In director Niels Arden Oplev's remake of 1990's Flatliners, Ellen Page's med student – volunteering to have her heart stopped and resuscitated in the name of fright-flick “research” – reminds her lab partner to make sure the experiment is being recorded, “Otherwise this whole exercise is pointless.” May I suggest that it's pointless regardless? I recall no one much caring about Joel Schumacher's Flatliners back in the day, either; if my cineplex-employee memories from that summer can be trusted, it was just something to see when you weren't up for another viewing of Die Hard 2 or Ghost. But as blah as that low-stakes, back-from-the-dead thriller was, at least it gave us charismatic performers in the fledgling doctors played by Kiefer Sutherland, Julia Roberts, Kevin Bacon, William Baldwin, and a revelatory comic-relief actor named Oliver Platt. Oplev's offering, in contrast, gives us Page, Diego Luna, Nina Dobrev, James Norton, and Kiersey Clemons, and with even the most gifted among them personality-challenged here, there's not a soul in that group I'd trust with a life-saving procedure. Maybe Diego, but only if he promised to keep his hair out of his eyes.

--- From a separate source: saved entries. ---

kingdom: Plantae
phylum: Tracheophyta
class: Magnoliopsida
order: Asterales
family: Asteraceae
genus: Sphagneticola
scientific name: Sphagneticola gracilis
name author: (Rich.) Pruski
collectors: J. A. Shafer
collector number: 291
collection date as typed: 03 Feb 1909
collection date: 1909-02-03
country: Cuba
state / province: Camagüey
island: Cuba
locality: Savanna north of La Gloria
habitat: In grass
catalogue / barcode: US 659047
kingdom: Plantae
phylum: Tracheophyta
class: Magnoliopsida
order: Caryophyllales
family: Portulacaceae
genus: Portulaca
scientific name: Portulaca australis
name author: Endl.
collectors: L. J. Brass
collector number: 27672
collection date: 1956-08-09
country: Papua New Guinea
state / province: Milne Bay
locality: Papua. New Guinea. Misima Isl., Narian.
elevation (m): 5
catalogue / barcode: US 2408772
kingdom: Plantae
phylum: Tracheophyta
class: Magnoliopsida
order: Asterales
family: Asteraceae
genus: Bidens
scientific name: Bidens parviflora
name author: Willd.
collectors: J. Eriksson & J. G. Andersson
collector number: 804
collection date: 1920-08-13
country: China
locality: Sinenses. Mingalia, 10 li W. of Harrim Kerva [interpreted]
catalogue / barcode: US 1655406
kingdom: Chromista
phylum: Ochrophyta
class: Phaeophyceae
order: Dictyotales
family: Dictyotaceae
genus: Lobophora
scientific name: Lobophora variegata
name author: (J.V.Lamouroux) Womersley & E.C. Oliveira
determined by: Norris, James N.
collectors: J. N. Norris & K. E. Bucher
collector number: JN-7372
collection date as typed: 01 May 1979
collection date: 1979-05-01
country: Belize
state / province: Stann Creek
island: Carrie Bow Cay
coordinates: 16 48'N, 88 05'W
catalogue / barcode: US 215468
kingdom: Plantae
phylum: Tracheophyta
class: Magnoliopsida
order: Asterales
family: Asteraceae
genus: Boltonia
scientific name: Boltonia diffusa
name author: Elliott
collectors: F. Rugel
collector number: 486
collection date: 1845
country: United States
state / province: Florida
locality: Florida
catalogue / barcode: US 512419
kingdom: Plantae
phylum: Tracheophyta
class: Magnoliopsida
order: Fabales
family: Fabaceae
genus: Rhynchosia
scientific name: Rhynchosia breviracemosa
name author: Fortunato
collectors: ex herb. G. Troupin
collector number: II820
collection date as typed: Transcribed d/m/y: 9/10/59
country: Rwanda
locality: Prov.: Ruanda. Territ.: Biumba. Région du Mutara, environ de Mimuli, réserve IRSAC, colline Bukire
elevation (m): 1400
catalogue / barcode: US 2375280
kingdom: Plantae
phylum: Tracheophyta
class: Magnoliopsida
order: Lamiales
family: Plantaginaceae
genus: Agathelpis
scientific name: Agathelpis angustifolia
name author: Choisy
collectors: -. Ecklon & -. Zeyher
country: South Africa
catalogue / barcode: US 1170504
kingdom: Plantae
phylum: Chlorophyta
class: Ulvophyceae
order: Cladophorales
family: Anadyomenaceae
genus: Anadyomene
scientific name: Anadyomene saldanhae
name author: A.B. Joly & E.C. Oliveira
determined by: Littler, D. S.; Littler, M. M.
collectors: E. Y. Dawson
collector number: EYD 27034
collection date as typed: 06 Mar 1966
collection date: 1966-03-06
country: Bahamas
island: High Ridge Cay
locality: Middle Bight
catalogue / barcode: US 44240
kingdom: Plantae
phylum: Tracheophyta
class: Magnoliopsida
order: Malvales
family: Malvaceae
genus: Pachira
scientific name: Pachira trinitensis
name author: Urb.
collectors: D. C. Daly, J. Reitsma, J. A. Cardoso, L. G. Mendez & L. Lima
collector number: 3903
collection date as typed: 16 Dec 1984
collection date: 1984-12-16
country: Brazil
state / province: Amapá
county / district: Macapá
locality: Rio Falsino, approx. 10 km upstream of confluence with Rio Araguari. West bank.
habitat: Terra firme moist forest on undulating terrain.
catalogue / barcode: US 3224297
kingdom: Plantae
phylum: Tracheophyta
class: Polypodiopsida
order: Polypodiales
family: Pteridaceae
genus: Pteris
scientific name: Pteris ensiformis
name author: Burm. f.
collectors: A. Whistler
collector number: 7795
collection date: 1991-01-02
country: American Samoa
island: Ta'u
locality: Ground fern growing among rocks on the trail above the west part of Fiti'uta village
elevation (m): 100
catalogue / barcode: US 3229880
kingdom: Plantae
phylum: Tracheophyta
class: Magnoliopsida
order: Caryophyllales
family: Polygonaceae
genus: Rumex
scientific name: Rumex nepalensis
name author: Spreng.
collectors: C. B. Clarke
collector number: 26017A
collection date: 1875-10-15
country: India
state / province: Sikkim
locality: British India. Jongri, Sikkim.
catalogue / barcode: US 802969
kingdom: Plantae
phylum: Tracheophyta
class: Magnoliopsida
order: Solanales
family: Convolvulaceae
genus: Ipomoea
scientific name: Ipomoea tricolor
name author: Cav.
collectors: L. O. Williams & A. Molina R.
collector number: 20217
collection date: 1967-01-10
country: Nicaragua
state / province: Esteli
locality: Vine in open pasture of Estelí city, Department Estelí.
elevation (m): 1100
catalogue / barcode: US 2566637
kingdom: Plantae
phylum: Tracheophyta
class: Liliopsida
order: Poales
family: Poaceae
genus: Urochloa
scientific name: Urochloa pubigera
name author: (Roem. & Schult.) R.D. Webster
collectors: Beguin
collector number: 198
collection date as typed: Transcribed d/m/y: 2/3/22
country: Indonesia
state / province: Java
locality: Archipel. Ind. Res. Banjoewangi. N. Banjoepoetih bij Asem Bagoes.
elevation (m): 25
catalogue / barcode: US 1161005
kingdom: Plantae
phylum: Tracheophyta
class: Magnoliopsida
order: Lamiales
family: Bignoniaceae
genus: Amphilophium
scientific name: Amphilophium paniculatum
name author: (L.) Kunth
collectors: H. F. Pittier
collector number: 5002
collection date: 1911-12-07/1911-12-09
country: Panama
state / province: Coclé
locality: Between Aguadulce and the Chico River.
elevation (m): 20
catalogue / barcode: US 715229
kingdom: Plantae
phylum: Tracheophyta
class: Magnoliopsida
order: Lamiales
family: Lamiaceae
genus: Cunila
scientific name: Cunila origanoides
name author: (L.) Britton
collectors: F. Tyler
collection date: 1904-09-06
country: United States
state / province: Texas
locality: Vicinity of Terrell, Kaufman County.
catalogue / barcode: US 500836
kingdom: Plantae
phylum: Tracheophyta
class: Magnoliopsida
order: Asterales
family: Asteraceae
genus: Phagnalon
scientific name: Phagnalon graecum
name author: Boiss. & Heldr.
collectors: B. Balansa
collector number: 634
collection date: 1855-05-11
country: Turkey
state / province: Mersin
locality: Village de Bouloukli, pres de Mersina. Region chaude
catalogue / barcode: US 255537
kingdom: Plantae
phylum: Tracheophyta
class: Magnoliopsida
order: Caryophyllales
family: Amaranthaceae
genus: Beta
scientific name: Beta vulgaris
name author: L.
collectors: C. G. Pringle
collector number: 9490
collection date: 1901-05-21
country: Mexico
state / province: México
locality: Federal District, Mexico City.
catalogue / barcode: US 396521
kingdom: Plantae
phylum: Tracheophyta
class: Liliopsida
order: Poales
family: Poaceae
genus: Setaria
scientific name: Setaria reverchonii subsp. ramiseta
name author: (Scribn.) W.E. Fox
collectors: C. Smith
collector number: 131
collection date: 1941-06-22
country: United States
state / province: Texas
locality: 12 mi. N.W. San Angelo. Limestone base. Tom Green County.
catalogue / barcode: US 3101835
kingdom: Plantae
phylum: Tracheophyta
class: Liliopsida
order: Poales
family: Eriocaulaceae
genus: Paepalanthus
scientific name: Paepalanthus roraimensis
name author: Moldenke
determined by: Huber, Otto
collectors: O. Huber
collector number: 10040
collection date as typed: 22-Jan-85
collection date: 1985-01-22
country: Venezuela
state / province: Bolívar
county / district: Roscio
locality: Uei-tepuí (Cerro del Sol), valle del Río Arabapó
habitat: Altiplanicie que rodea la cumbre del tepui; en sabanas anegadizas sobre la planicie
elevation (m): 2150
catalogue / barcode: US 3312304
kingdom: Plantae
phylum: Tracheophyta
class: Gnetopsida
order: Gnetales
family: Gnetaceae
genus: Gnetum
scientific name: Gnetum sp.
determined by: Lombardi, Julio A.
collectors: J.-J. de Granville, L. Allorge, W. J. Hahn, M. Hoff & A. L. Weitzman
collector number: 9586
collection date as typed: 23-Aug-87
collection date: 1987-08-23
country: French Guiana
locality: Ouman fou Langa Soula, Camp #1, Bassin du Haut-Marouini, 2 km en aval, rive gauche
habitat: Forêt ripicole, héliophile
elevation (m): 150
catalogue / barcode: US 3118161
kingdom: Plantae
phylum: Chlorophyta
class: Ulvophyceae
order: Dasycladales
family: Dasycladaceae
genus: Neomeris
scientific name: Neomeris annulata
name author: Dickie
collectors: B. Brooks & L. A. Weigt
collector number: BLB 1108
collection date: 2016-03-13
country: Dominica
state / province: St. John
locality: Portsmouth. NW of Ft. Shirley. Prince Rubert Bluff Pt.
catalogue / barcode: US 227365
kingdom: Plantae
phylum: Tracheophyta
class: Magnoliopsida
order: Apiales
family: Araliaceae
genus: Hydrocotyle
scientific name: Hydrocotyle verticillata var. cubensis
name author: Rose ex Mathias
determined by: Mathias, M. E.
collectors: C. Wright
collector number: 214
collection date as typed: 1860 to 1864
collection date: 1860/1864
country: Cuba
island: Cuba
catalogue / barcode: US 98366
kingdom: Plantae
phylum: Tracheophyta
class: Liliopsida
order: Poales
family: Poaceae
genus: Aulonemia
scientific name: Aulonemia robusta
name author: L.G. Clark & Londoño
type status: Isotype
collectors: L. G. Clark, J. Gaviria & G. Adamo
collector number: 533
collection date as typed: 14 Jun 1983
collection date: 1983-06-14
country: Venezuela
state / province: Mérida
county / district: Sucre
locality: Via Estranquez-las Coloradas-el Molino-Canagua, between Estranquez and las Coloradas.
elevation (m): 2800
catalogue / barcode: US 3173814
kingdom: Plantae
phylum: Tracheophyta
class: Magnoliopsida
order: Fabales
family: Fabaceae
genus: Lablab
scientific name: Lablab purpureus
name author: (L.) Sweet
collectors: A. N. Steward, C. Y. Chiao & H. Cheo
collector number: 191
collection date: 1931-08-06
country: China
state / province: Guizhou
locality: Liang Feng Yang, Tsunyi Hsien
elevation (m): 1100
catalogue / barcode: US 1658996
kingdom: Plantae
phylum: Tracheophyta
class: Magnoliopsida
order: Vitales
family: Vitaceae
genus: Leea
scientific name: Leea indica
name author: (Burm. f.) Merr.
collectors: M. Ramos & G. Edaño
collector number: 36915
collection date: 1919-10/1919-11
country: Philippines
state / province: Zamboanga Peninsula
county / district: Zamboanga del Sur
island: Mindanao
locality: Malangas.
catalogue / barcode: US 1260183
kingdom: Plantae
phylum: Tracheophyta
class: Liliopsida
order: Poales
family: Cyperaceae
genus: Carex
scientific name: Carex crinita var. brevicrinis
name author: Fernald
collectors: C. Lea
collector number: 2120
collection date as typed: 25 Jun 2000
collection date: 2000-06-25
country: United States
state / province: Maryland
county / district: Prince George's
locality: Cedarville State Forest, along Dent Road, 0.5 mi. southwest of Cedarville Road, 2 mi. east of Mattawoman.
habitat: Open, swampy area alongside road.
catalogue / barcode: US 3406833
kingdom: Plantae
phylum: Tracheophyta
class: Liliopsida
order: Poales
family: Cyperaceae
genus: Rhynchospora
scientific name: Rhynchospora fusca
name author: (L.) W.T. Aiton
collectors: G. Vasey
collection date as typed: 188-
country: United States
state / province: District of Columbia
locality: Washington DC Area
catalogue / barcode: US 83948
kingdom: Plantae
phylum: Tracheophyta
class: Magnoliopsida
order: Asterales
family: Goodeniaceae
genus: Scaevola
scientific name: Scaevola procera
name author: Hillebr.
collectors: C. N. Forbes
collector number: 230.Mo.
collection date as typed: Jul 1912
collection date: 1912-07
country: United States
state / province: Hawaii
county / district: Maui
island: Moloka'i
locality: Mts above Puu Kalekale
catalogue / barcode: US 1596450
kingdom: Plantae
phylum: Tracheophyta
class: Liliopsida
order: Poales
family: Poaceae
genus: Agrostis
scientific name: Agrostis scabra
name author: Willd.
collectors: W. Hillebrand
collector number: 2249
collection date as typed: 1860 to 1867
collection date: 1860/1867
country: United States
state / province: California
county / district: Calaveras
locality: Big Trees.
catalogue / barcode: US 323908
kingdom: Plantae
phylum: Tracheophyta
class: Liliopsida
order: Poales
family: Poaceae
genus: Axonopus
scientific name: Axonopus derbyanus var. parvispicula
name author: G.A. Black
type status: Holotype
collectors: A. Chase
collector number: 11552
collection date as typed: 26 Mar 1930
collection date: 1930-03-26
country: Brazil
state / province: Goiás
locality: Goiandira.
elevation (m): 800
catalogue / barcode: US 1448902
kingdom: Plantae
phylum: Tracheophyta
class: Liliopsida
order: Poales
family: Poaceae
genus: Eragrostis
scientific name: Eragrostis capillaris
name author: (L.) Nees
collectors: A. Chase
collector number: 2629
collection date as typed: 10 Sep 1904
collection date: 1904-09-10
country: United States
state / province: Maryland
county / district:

It's impossible to get mad at the film for desecrating a classic considering how many leagues removed from “classic” the Schumacher outing is. But despite our two scenes with Kiefer, now silver-haired like dad Donald, this wholly unnecessary update is still resolutely tedious, dull, and not-scary, boasting the single most embarrassing five-guest rager I've ever seen and perhaps the most shockingly inept jump cut of the millennium. (In one shot, Norton is at a pier, submerged in water, screaming, with a knife through his hand; in the very next shot, he's in a bar, dry, quiet, and watching an iPhone video.) This Flatliners is, however, a treasure trove for cliché-hounds, given characters' endless walks through dark corridors, panicked “It was only a dream!” wake-me-ups, and a familiar children's song played as creepy background music, with the repurposed tune in question an initially chirpy, eventually sinister take on “If You're Happy and You Know It.” At my screening, not one of us clapped our hands.